Monday, August 25, 2014

Life like honey


I have recently started to take action in the life I want to have. Now, I know that sounds silly, because I think we always assume that we always have control over the life we lead because, well, it's OUR life. However, in my case, and I'm sure others can relate, some times, you feel as though you're not living the life you thought you ought to be having. Obviously, I see my life not in Southern California, but for the time being I have to work with it. As much as I would love to be that carefree, free-spirited character that is portrayed in a lot of films, I can't just get up and leave without feeling financially comfortable. I just can't do that. I think life works in ways we understand after waiting. I learned that after my episodes of anxiety and panic attacks. Now, I try to make the best of the wait. But, as I noted earlier, this is a very recent thing.

There was something extremely exhilarating about graduating. A different sense of freedom, I think. I genuinely felt like I pleased everyone I needed to and now it was time for me. The older I get (and let me tell you, I have always been a relatively old woman at heart), the more I long for simplicity and nature. So, hikes are a good thing.

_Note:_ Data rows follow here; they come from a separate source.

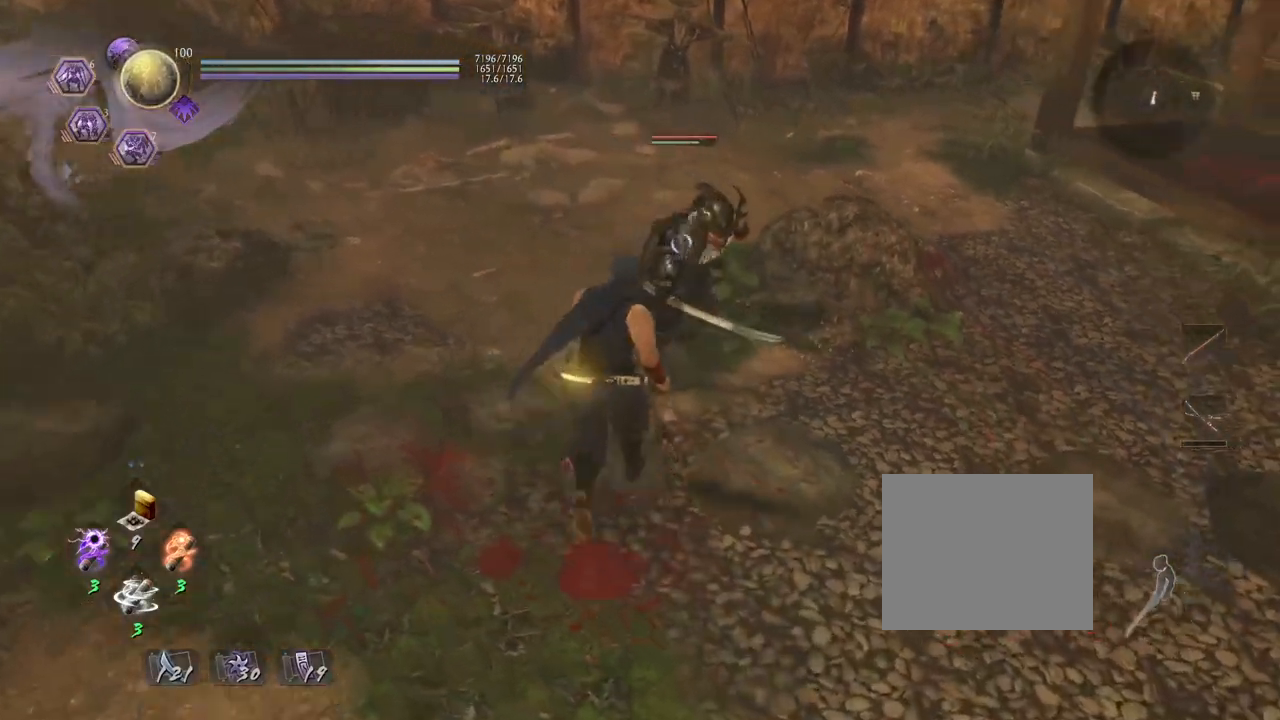
{"buttons": [], "left_stick": "center", "right_stick": "center", "events": [[100, "SQUARE", "down"], [117, "left_stick", "center"], [217, "SQUARE", "up"], [333, "SQUARE", "down"], [417, "SQUARE", "up"]]}
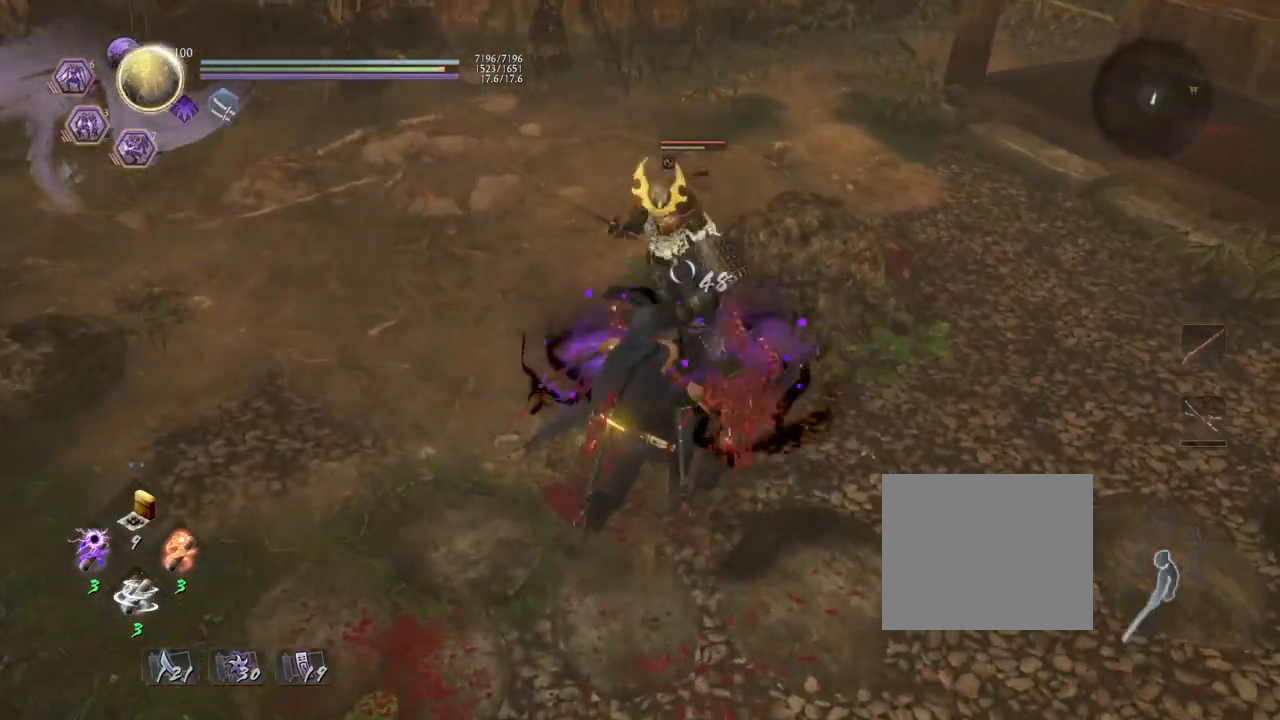
{"buttons": ["SQUARE"], "left_stick": "center", "right_stick": "center", "events": [[17, "SQUARE", "down"], [150, "SQUARE", "up"], [217, "SQUARE", "down"], [333, "SQUARE", "up"], [417, "SQUARE", "down"]]}
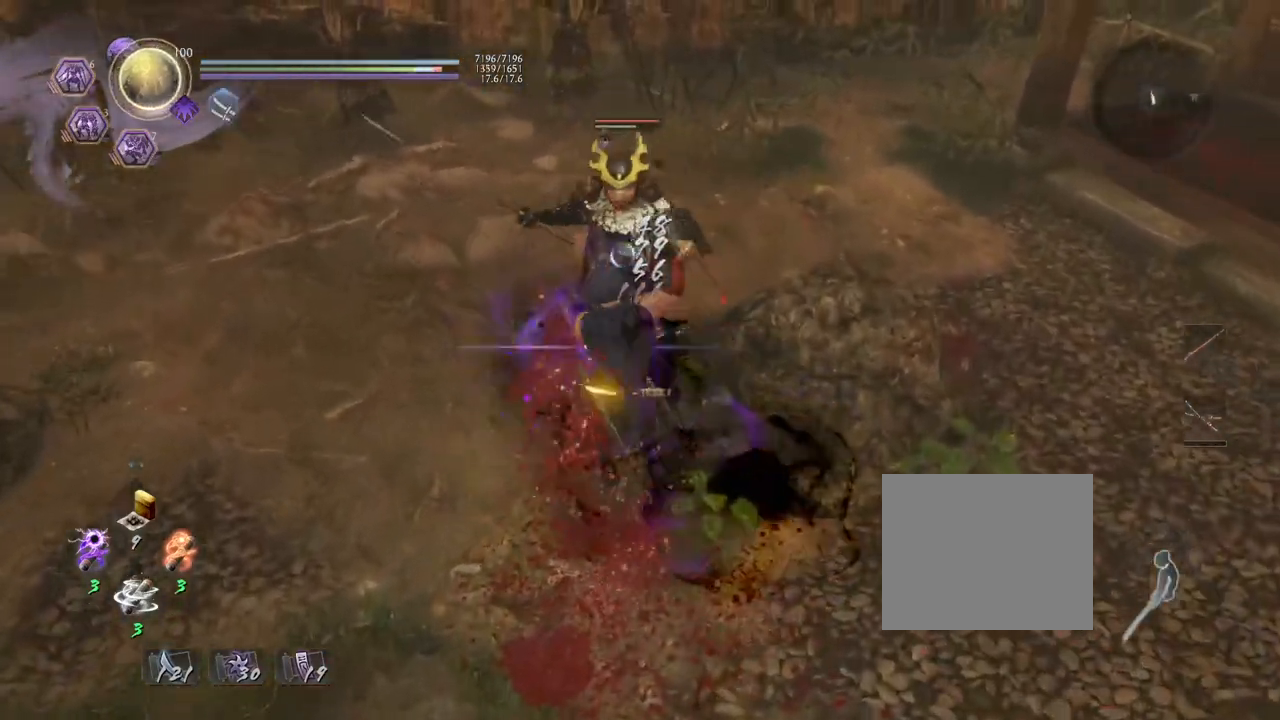
{"buttons": ["TRIANGLE"], "left_stick": "center", "right_stick": "center", "events": [[17, "SQUARE", "up"], [100, "SQUARE", "down"], [200, "SQUARE", "up"], [500, "TRIANGLE", "down"]]}
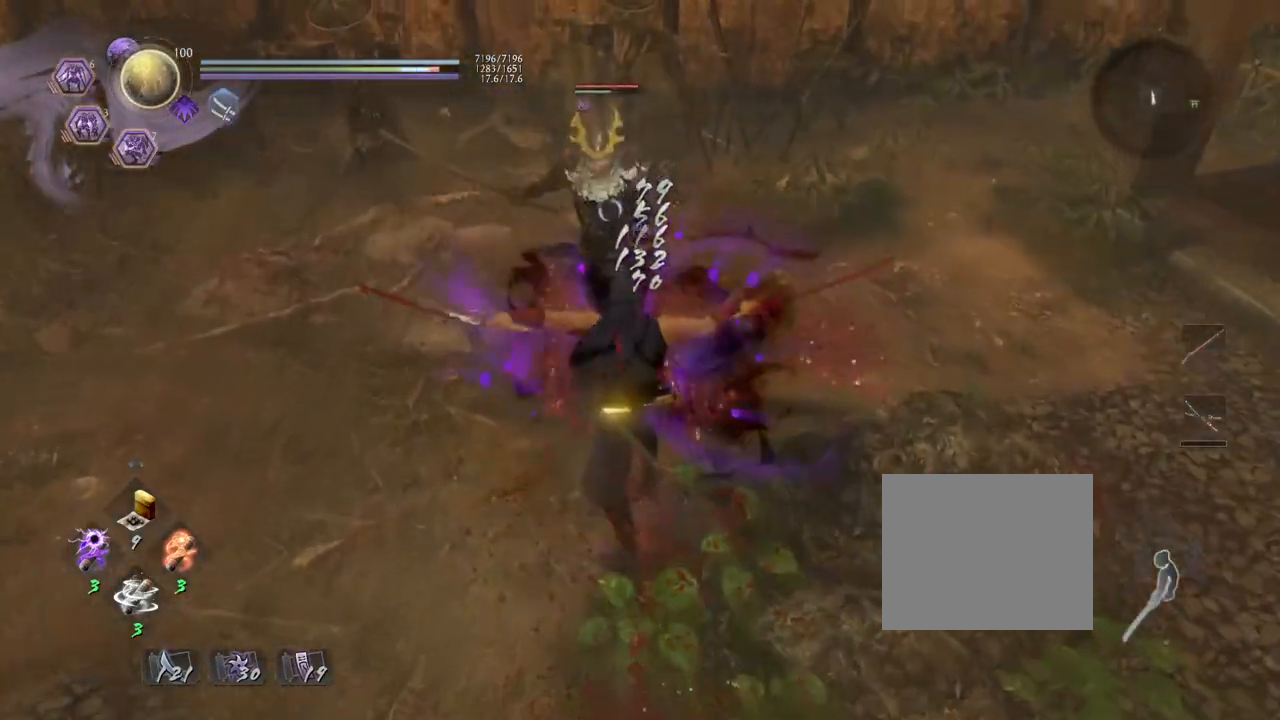
{"buttons": ["TRIANGLE"], "left_stick": "center", "right_stick": "center", "events": [[83, "TRIANGLE", "up"], [217, "TRIANGLE", "down"], [333, "TRIANGLE", "up"], [433, "TRIANGLE", "down"]]}
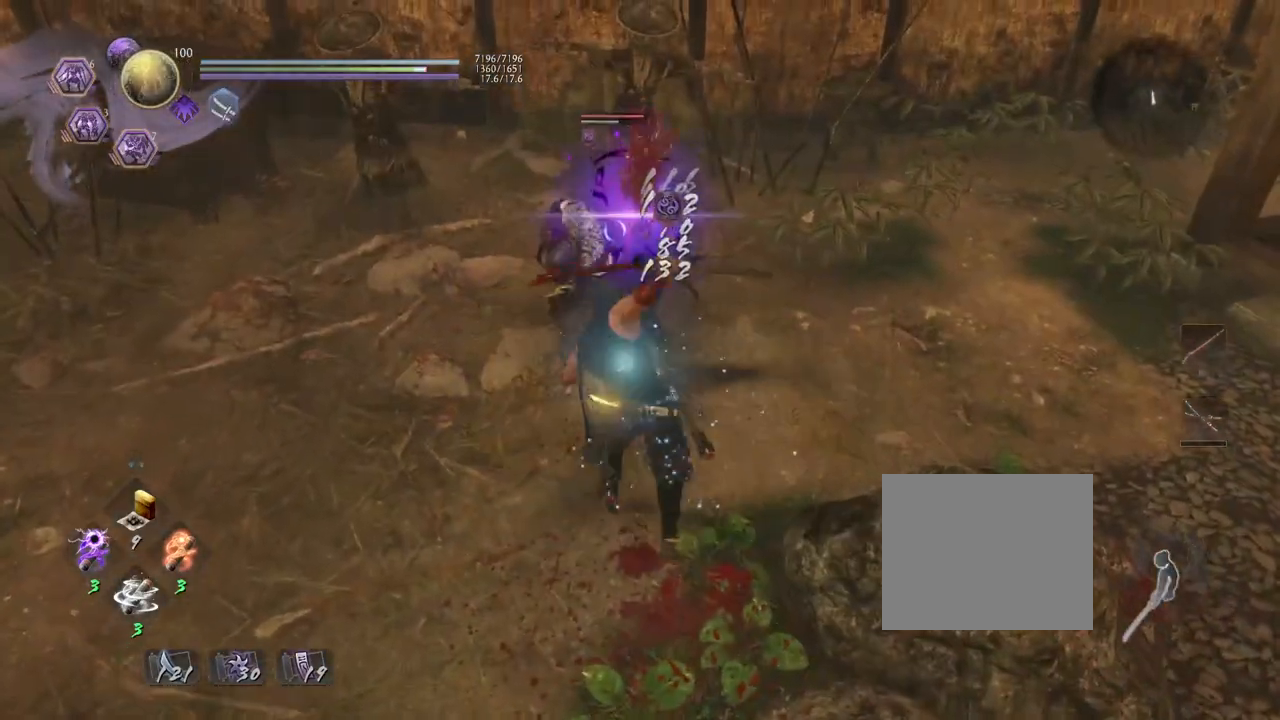
{"buttons": [], "left_stick": "center", "right_stick": "center", "events": [[67, "TRIANGLE", "up"], [167, "TRIANGLE", "down"], [300, "TRIANGLE", "up"]]}
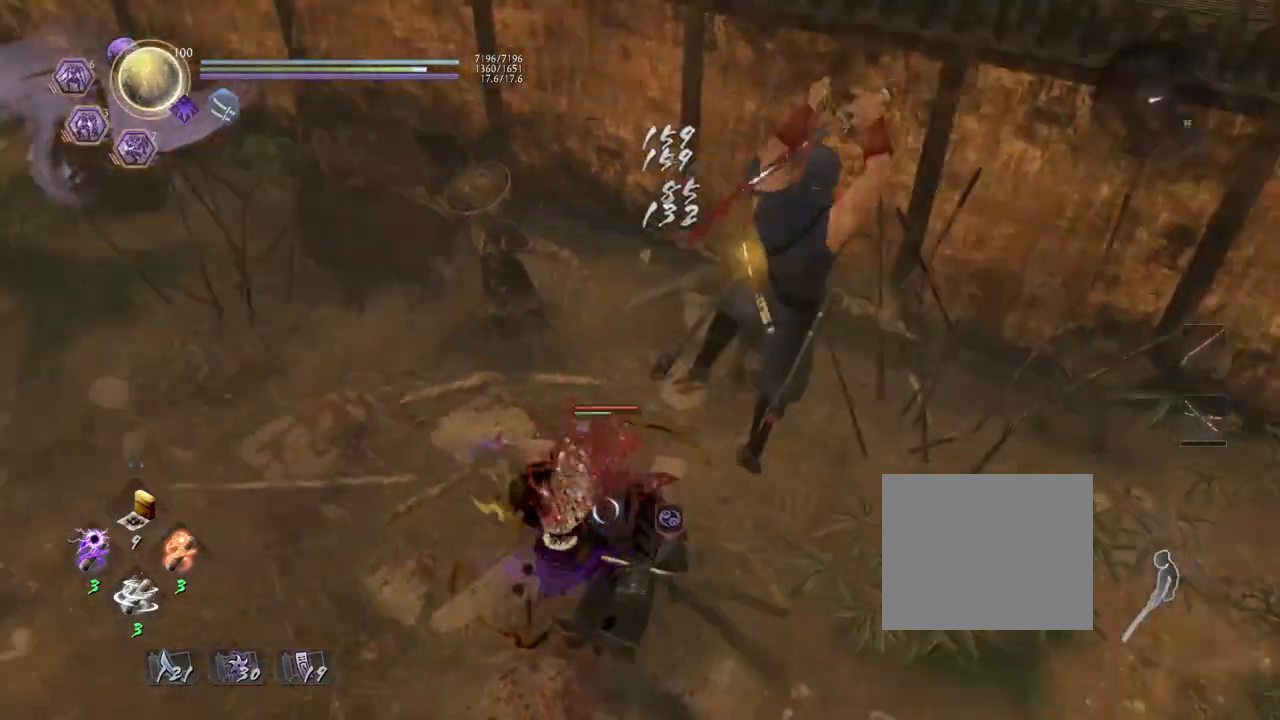
{"buttons": [], "left_stick": "center", "right_stick": "center", "events": []}
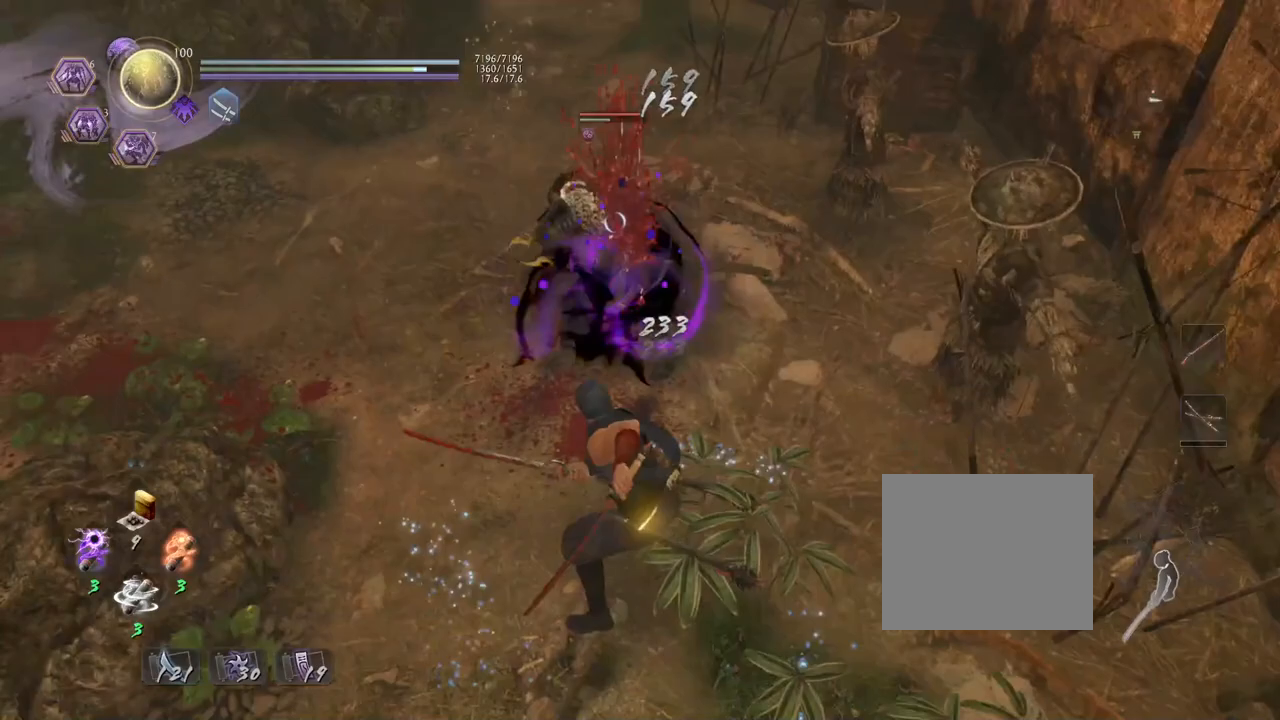
{"buttons": [], "left_stick": "center", "right_stick": "center", "events": [[17, "R1", "down"], [117, "R1", "up"], [167, "left_stick", "up"], [367, "TRIANGLE", "down"], [383, "left_stick", "center"], [467, "TRIANGLE", "up"]]}
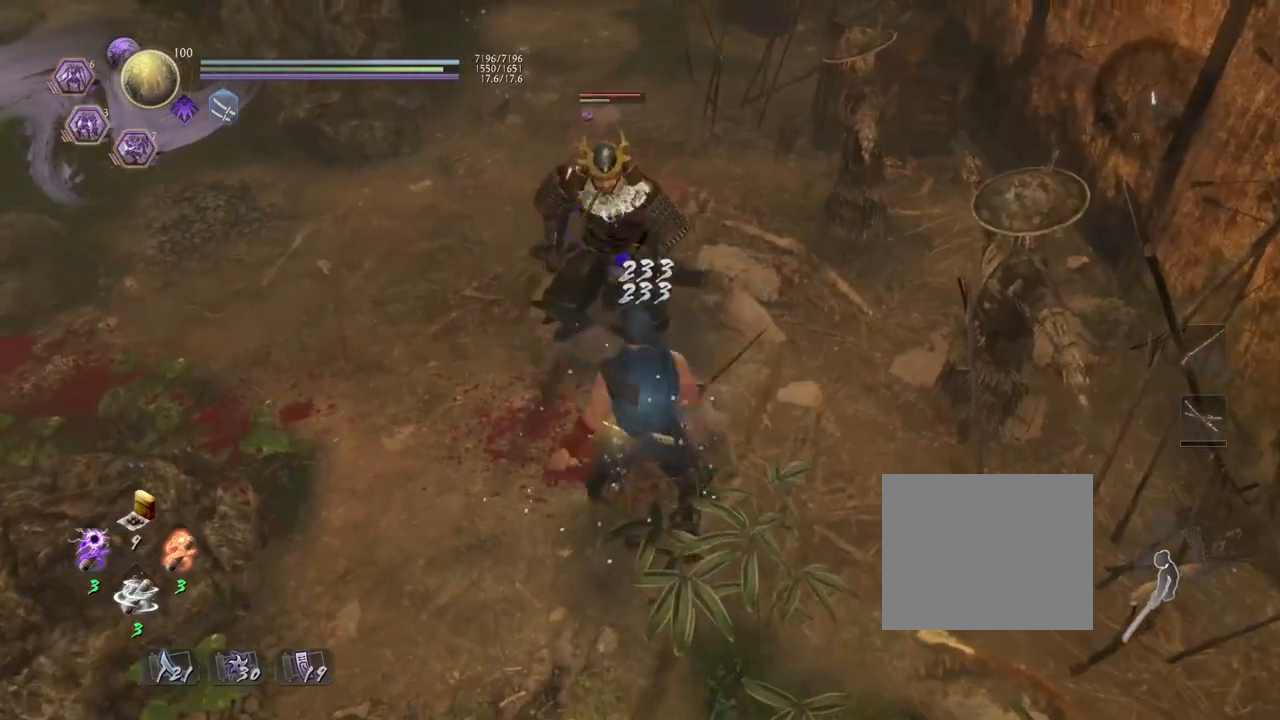
{"buttons": [], "left_stick": "center", "right_stick": "center", "events": [[83, "TRIANGLE", "down"], [200, "TRIANGLE", "up"], [300, "TRIANGLE", "down"], [433, "TRIANGLE", "up"]]}
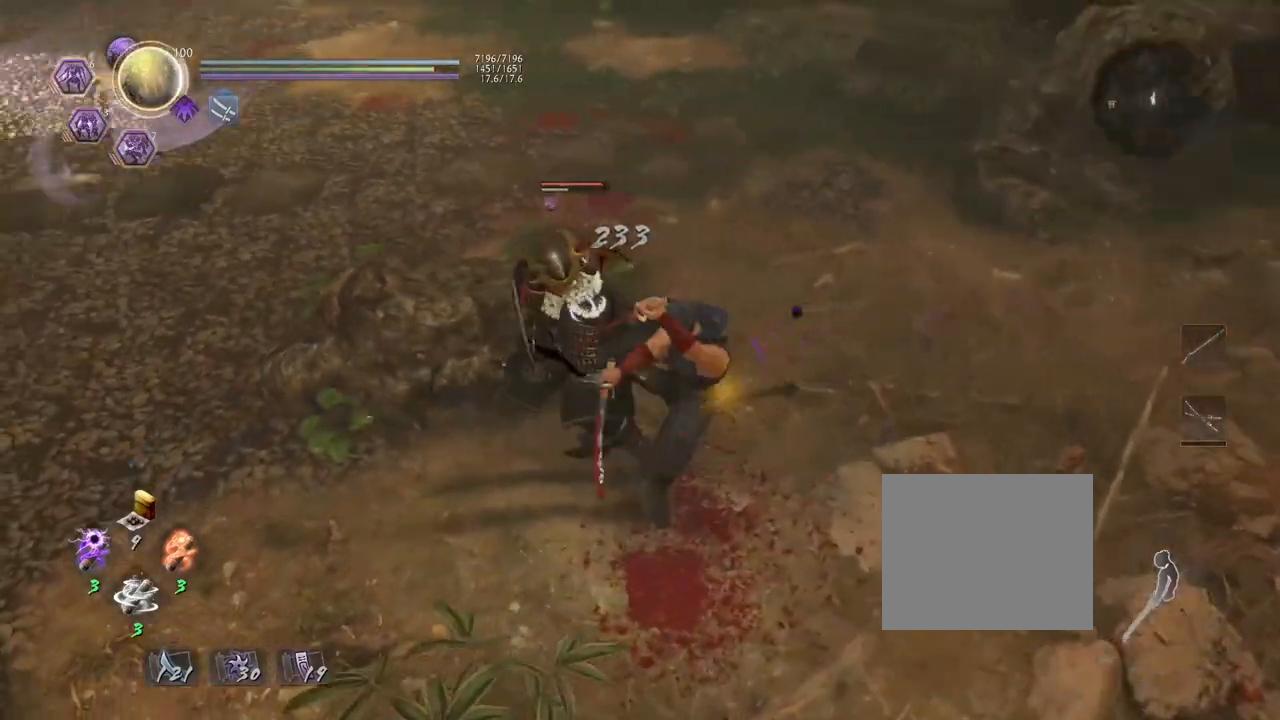
{"buttons": [], "left_stick": "center", "right_stick": "center", "events": [[50, "TRIANGLE", "down"], [167, "TRIANGLE", "up"], [283, "TRIANGLE", "down"], [400, "TRIANGLE", "up"]]}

Yesterday evening, Lina, Ali, Carl, and I decided to hike "top of the world." We did a sunset hike because Ali had to randomly work this Sunday, but it turned out to work for the best. We spent the evening talking, laughing, and just overall bonding because there is something nature does to glue souls together that nothing else will. We ate dinner, drank wine, and lounged on the sofas afterwards, drunk with happiness. This is the type of life I want to lead. It took me some time, but it is happening. The fact that I'm taking a graphic design course might be helping the fact that I am finding my path in this life. Long live the sweet moments that make life like honey. I want to measure my life by the amount of sunrise and sunsets I get to experience in my lover's arms. That surpasses any passing activity I could do otherwise. This life is a good one.